_TASK PROMPT_: Copy the records word for word, omitting all pictures.

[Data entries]
[Start of section]

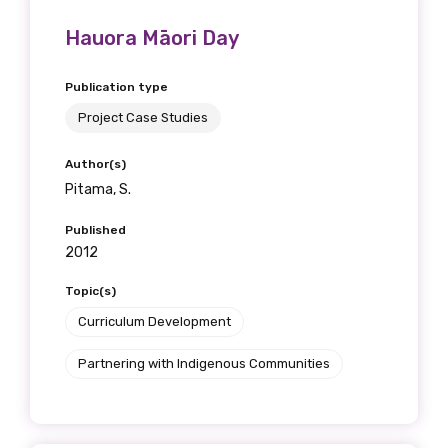
Hauora Māori Day
Publication type
Project Case Studies
Author(s)
Pitama, S.
Published
2012
Topic(s)
Curriculum Development
Partnering with Indigenous Communities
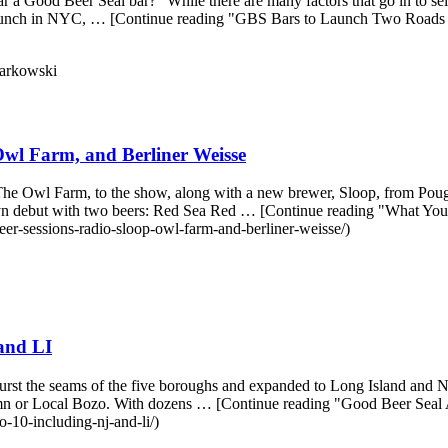
ar a Good Beer Seal bar?" While there are many factors that go in to s
to launch in NYC, … [Continue reading "GBS Bars to Launch Two Roads
arkowski
wl Farm, and Berliner Weisse
 Owl Farm, to the show, along with a new brewer, Sloop, from Poug
klyn debut with two beers: Red Sea Red … [Continue reading "What Y
er-sessions-radio-sloop-owl-farm-and-berliner-weisse/)
and LI
urst the seams of the five boroughs and expanded to Long Island and New
umn or Local Bozo. With dozens … [Continue reading "Good Beer Seal
-10-including-nj-and-li/)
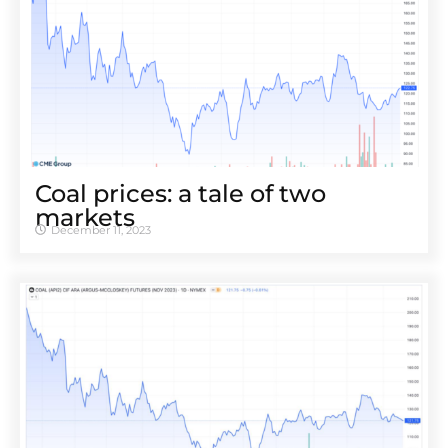
Coal prices: a tale of two
markets
December 11, 2023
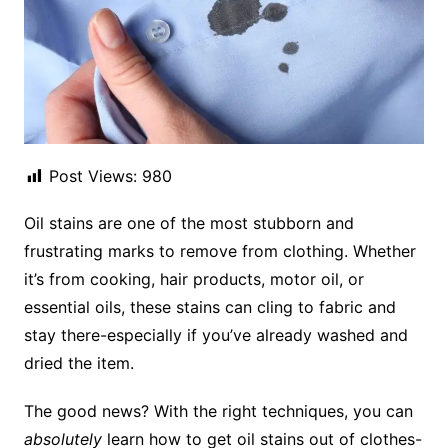
Post Views:
980
Oil stains are one of the most stubborn and
frustrating marks to remove from clothing. Whether
it’s from cooking, hair products, motor oil, or
essential oils, these stains can cling to fabric and
stay there-especially if you’ve already washed and
dried the item.
The good news? With the right techniques, you can
absolutely
learn how to get oil stains out of clothes-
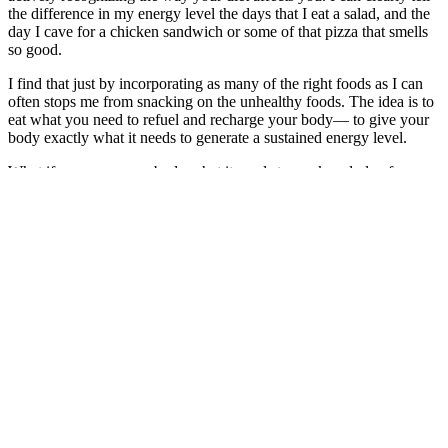
the difference in my energy level the days that I eat a salad, and the
day I cave for a chicken sandwich or some of that pizza that smells
so good.
I find that just by incorporating as many of the right foods as I can
often stops me from snacking on the unhealthy foods. The idea is to
eat what you need to refuel and recharge your body— to give your
body exactly what it needs to generate a sustained energy level.
What if you gave your body what it needs to work and play for as
long as you like? What if you gave yourself exactly what you truly
deserve: the gift of great health, consciously chosen through what
you eat and drink?
If you are eating throughout the day almost as an afterthought,
maybe hitting a drive-through after you’ve hit the point of being
famished, it could be time to start building a new strategy.
Give some thought to the following: Can I start consciously
considering the consequences of what I eat (both health and energy
consequences), and valuing that above the taste? Can I keep water
with me at all times so that I can hydrate with intention and purpose
and so I can avoid becoming dehydrated? Can I plan my meals in
advance, including snacks, so I can combat any patterns I have that
don’t serve me?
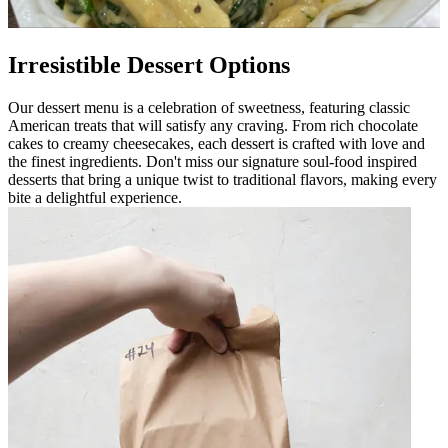
Irresistible Dessert Options
Our dessert menu is a celebration of sweetness, featuring classic
American treats that will satisfy any craving. From rich chocolate
cakes to creamy cheesecakes, each dessert is crafted with love and
the finest ingredients. Don't miss our signature soul-food inspired
desserts that bring a unique twist to traditional flavors, making every
bite a delightful experience.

[End of section]

_YOUR RESPONSE_:
Hauora Māori Day
Publication type
Project Case Studies
Author(s)
Pitama, S.
Published
2012
Topic(s)
Curriculum Development
Partnering with Indigenous Communities
ar a Good Beer Seal bar?" While there are many factors that go in to s
to launch in NYC, … [Continue reading "GBS Bars to Launch Two Roads
arkowski
wl Farm, and Berliner Weisse
 Owl Farm, to the show, along with a new brewer, Sloop, from Poug
klyn debut with two beers: Red Sea Red … [Continue reading "What Y
er-sessions-radio-sloop-owl-farm-and-berliner-weisse/)
and LI
urst the seams of the five boroughs and expanded to Long Island and New
umn or Local Bozo. With dozens … [Continue reading "Good Beer Seal
-10-including-nj-and-li/)
Coal prices: a tale of two
markets
December 11, 2023
Post Views:
980
Oil stains are one of the most stubborn and
frustrating marks to remove from clothing. Whether
it’s from cooking, hair products, motor oil, or
essential oils, these stains can cling to fabric and
stay there-especially if you’ve already washed and
dried the item.
The good news? With the right techniques, you can
absolutely
learn how to get oil stains out of clothes-
the difference in my energy level the days that I eat a salad, and the
day I cave for a chicken sandwich or some of that pizza that smells
so good.
I find that just by incorporating as many of the right foods as I can
often stops me from snacking on the unhealthy foods. The idea is to
eat what you need to refuel and recharge your body— to give your
body exactly what it needs to generate a sustained energy level.
What if you gave your body what it needs to work and play for as
long as you like? What if you gave yourself exactly what you truly
deserve: the gift of great health, consciously chosen through what
you eat and drink?
If you are eating throughout the day almost as an afterthought,
maybe hitting a drive-through after you’ve hit the point of being
famished, it could be time to start building a new strategy.
Give some thought to the following: Can I start consciously
considering the consequences of what I eat (both health and energy
consequences), and valuing that above the taste? Can I keep water
with me at all times so that I can hydrate with intention and purpose
and so I can avoid becoming dehydrated? Can I plan my meals in
advance, including snacks, so I can combat any patterns I have that
don’t serve me?
Irresistible Dessert Options
Our dessert menu is a celebration of sweetness, featuring classic
American treats that will satisfy any craving. From rich chocolate
cakes to creamy cheesecakes, each dessert is crafted with love and
the finest ingredients. Don't miss our signature soul-food inspired
desserts that bring a unique twist to traditional flavors, making every
bite a delightful experience.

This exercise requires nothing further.